# ENTRIES PROVIDED
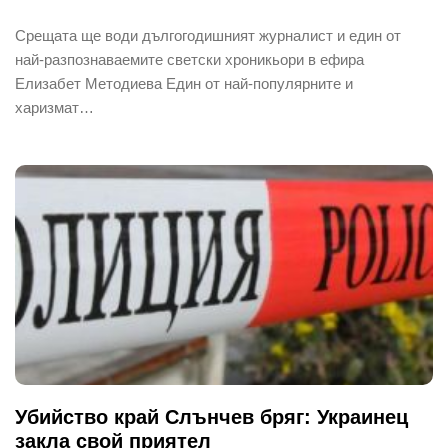
Срещата ще води дългогодишният журналист и един от
най-разпознаваемите светски хроникьори в ефира
Елизабет Методиева Един от най-популярните и
харизмат…
Убийство край Слънчев бряг: Украинец
закла свой приятел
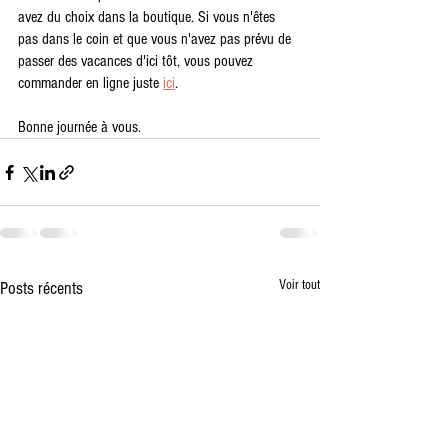
avez du choix dans la boutique. Si vous n'êtes 
pas dans le coin et que vous n'avez pas prévu de 
passer des vacances d'ici tôt, vous pouvez 
commander en ligne juste 
ici
.
Bonne journée à vous.
Voir tout
Posts récents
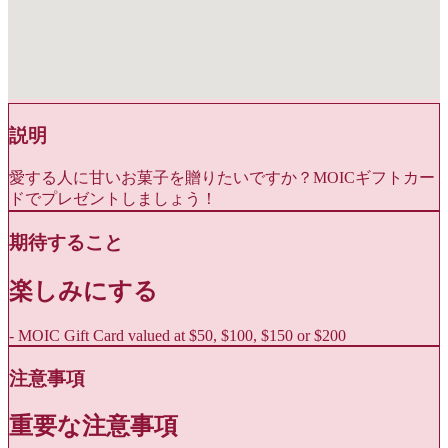
説明
愛する人に甘いお菓子を贈りたいですか？MOICギフトカー
ドでプレゼントしましょう！
期待すること
楽しみにする
- MOIC Gift Card valued at $50, $100, $150 or $200
注意事項
重要な注意事項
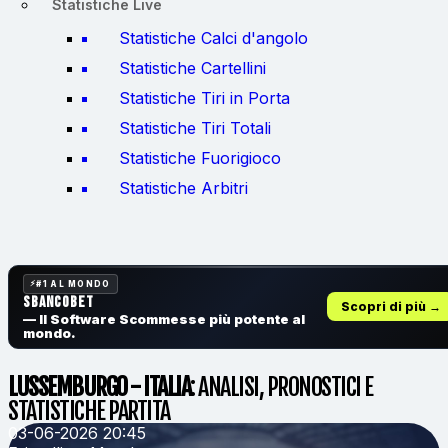
Statistiche Live
Statistiche Calci d'angolo
Statistiche Cartellini
Statistiche Tiri in Porta
Statistiche Tiri Totali
Statistiche Fuorigioco
Statistiche Arbitri
#1 AL MONDO
SbancoBet
Scopri di più →
— Il Software Scommesse
più potente al
mondo.
LUSSEMBURGO - ITALIA
: ANALISI, PRONOSTICI E
STATISTICHE PARTITA
03-06-2026 20:45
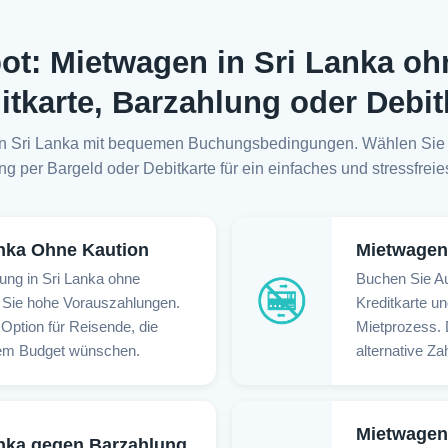
ot: Mietwagen in Sri Lanka oh
itkarte, Barzahlung oder Debit
g in Sri Lanka mit bequemen Buchungsbedingungen. Wählen Sie
g per Bargeld oder Debitkarte für ein einfaches und stressfreie
nka Ohne Kaution
Mietwagen 
ung in Sri Lanka ohne
Buchen Sie Au
 Sie hohe Vorauszahlungen.
Kreditkarte u
 Option für Reisende, die
Mietprozess. D
ihrem Budget wünschen.
alternative Z
Mietwagen 
nka gegen Barzahlung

# TASK REQUIREMENTS
Exactly the lines from the line containing "ANALISI, PRONOSTICI E" to the end of the records need to be copied, both ends included, with pictures left out.

# TASK ANSWER
: ANALISI, PRONOSTICI E
STATISTICHE PARTITA
03-06-2026 20:45
ot: Mietwagen in Sri Lanka oh
itkarte, Barzahlung oder Debit
g in Sri Lanka mit bequemen Buchungsbedingungen. Wählen Sie
g per Bargeld oder Debitkarte für ein einfaches und stressfreie
nka Ohne Kaution
Mietwagen 
ung in Sri Lanka ohne
Buchen Sie Au
 Sie hohe Vorauszahlungen.
Kreditkarte u
 Option für Reisende, die
Mietprozess. D
ihrem Budget wünschen.
alternative Z
Mietwagen 
nka gegen Barzahlung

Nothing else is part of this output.